If you look at the Eurozone in its entirety, the two largest eurozone economies, Germany and France, together hold the key to a smoother and more effective rebalancing of the European economy. In a nutshell, this calls for economic reforms that support competitiveness-supporting economic reforms to the labour market, business environment conditions and pension system in France, and for structural measures to further reinforce domestic demand in Germany.

If Germany and France together can achieve this, they will do a great service to the entire eurozone by providing stronger growth, creating more jobs and reducing social tensions.

Ladies and Gentlemen,

Contrary to the Cassandra's prophecies, the euro has not broken up. The latest economic indicators show that our economic strategy is returning us to the road of recovery. But the road to new growth will continue to require difficult choices and stamina and persistence.

With some inspiration from the surrounding Alpine landscape, let me recall the words of Edward Whymper, a famous mountaineer, who once advised: "Do nothing in haste, look well to each step, and from the beginning think what may be the end."

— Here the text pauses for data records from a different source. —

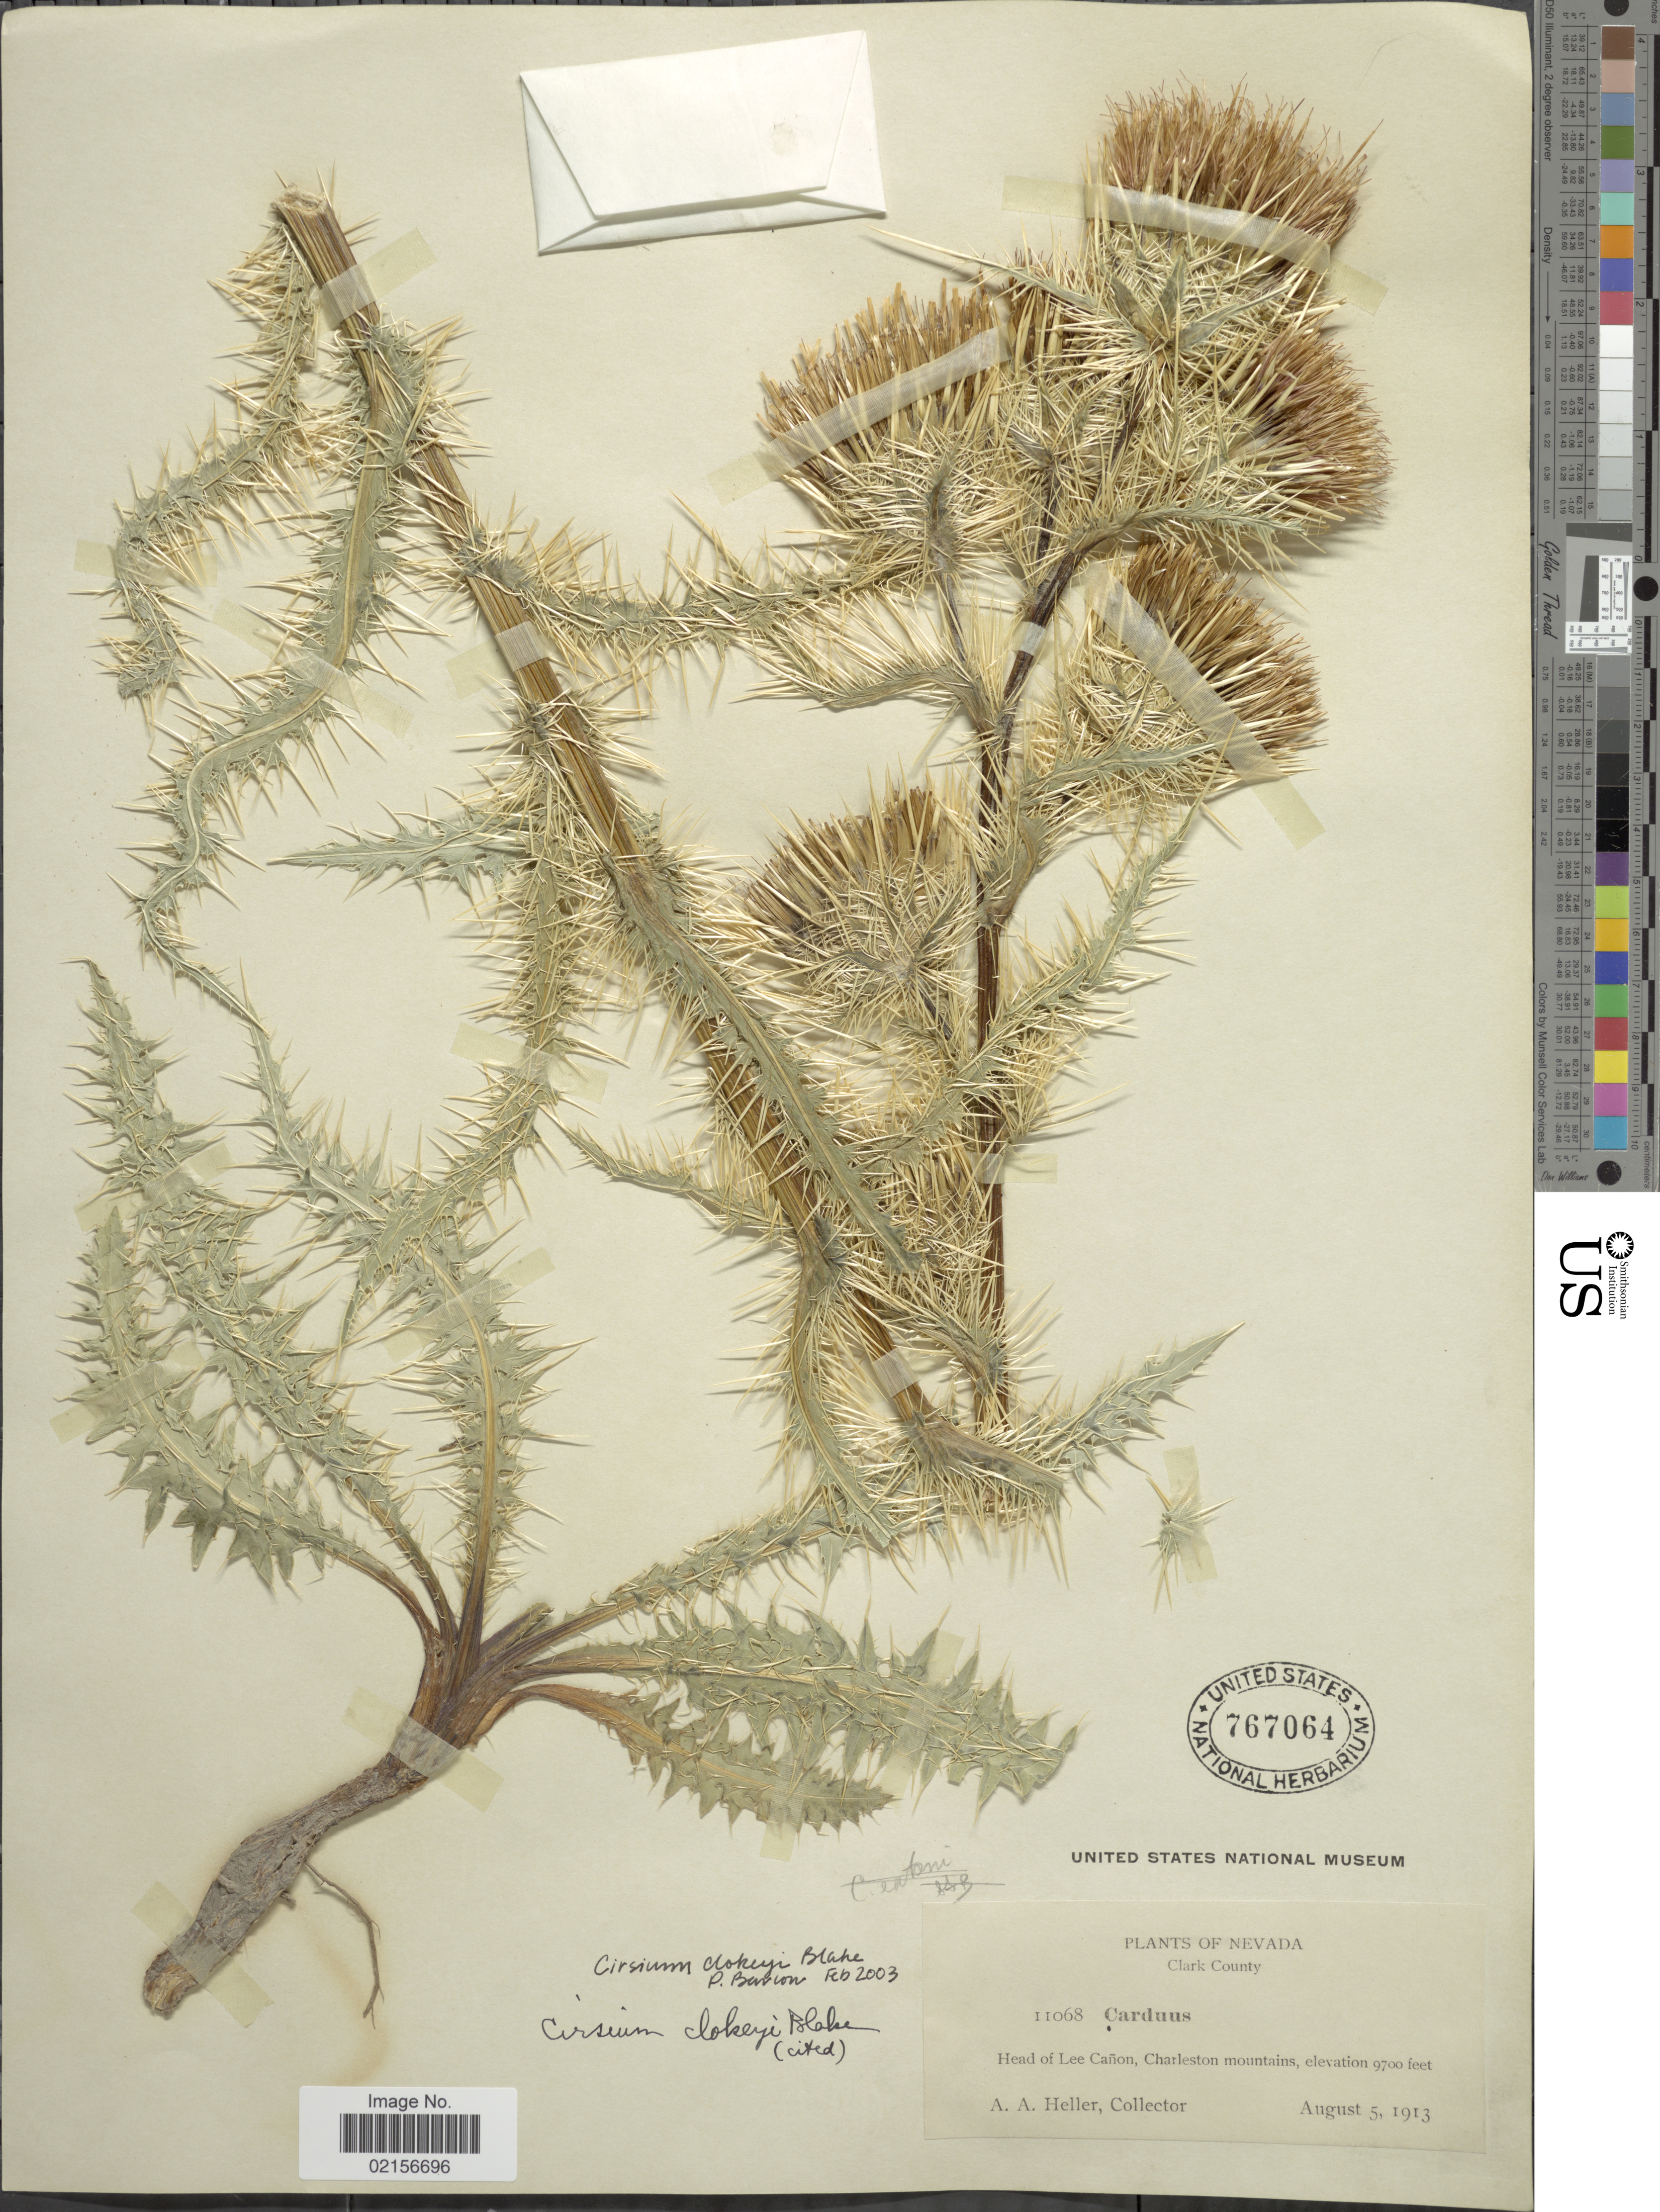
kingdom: Plantae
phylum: Tracheophyta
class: Magnoliopsida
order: Asterales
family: Asteraceae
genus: Cirsium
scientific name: Cirsium clokeyi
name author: S.F. Blake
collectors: A. A. Heller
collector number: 11068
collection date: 1913-08-05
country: United States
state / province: Nevada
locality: Clark County, Head of Lee Cañon, Charleston mountains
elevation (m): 2957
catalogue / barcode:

It is good advice for the Eurozone as well. We must continue reforming the European economic and social model. Not nostalgically clinging to the status quo, since that would only lead to a permanent economic decline of Europe. Not dismantling the European model, because we believe in the combination of stability culture, entrepreneurial drive and social justice.

But instead, genuinely reforming and modernising the social market economy of Europe, for the sake of sustainable growth and job creation.

That is our policy agenda and I count on this forum making a valuable contribution to that goal.